** Opening PROVIDED TEXT block **

"Love follows knowledge."
"Beauty above all beauty!"
– St. Catherine of Siena

Friday, May 24, 2019

Comments to Dante’s Paradiso, Cantos XXIII thru XXVI

Canto XXIII may be the most beautiful canto in the entire Commedia, and that’s saying a lot.  It’s worth looking at it in a close reading.  It’s a canto known for its seven similes, two simple comparisons, and I’ve noticed a metaphor or two as well.  First let me highlight a few of the narrative details and then I’ll look at each of the seven similes. 

We start the canto with Beatrice suspended in the sky and looking heavenward.  She points to Christ above who is in a triumph.  A triumph is a specific ancient Roman victory celebration where the victorious general is given a public commemoration.  As part of the ceremony, the man of honor was given a laurel for his head, and, dressed in a golden toga, took a victory lap in a chariot.  That is how to picture Christ’s triumph.  It is a triumphant ride across the sky, and it also represents the Church Triumphant.  This is one of the three Church aspects, Militant (in its role to combat sin and heresy), Penitent (in its role to forgive sins), and Triumphant (in its role to celebrate salvation).  Both Church Militant and Penitent are roles the Church has on earth; Triumphant is a role in heaven.  The closing quatrain of the canto summarizes this.

** Closing PROVIDED TEXT block **
** Opening DATASET EXCERPTS block **

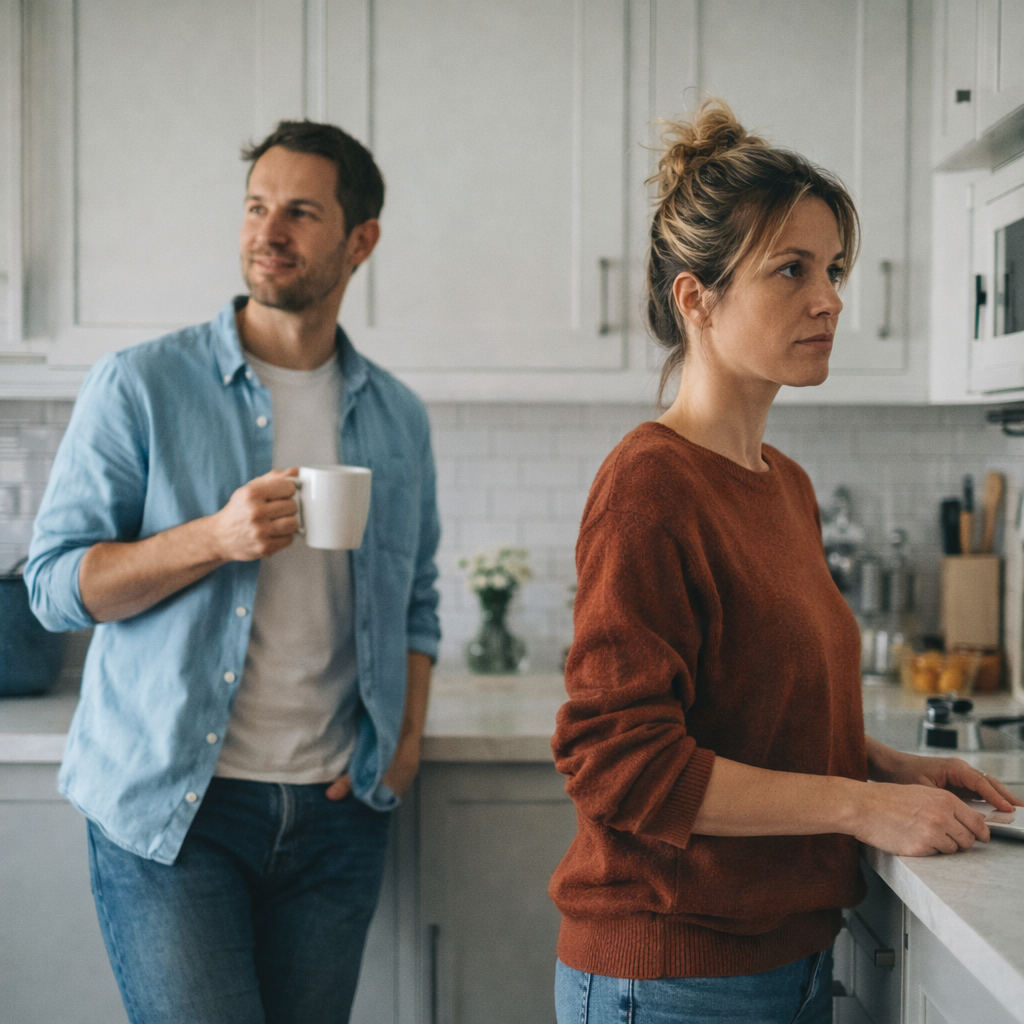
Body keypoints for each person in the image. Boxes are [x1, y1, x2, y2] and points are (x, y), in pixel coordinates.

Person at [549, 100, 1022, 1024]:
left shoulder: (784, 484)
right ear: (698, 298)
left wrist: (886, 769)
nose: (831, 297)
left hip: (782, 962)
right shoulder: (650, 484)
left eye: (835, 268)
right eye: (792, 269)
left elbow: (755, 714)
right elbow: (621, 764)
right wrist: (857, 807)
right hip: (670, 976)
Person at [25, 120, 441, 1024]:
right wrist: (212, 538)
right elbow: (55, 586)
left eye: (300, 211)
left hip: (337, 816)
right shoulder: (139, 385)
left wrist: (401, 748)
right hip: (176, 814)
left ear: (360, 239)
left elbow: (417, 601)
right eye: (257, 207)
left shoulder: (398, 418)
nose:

** Closing DATASET EXCERPTS block **

In the comments on Dante's Paradiso, which role of the Church is said to belong to heaven rather than to earth?

EXERCISE RESPONSE: The Church Triumphant, in its role to celebrate salvation.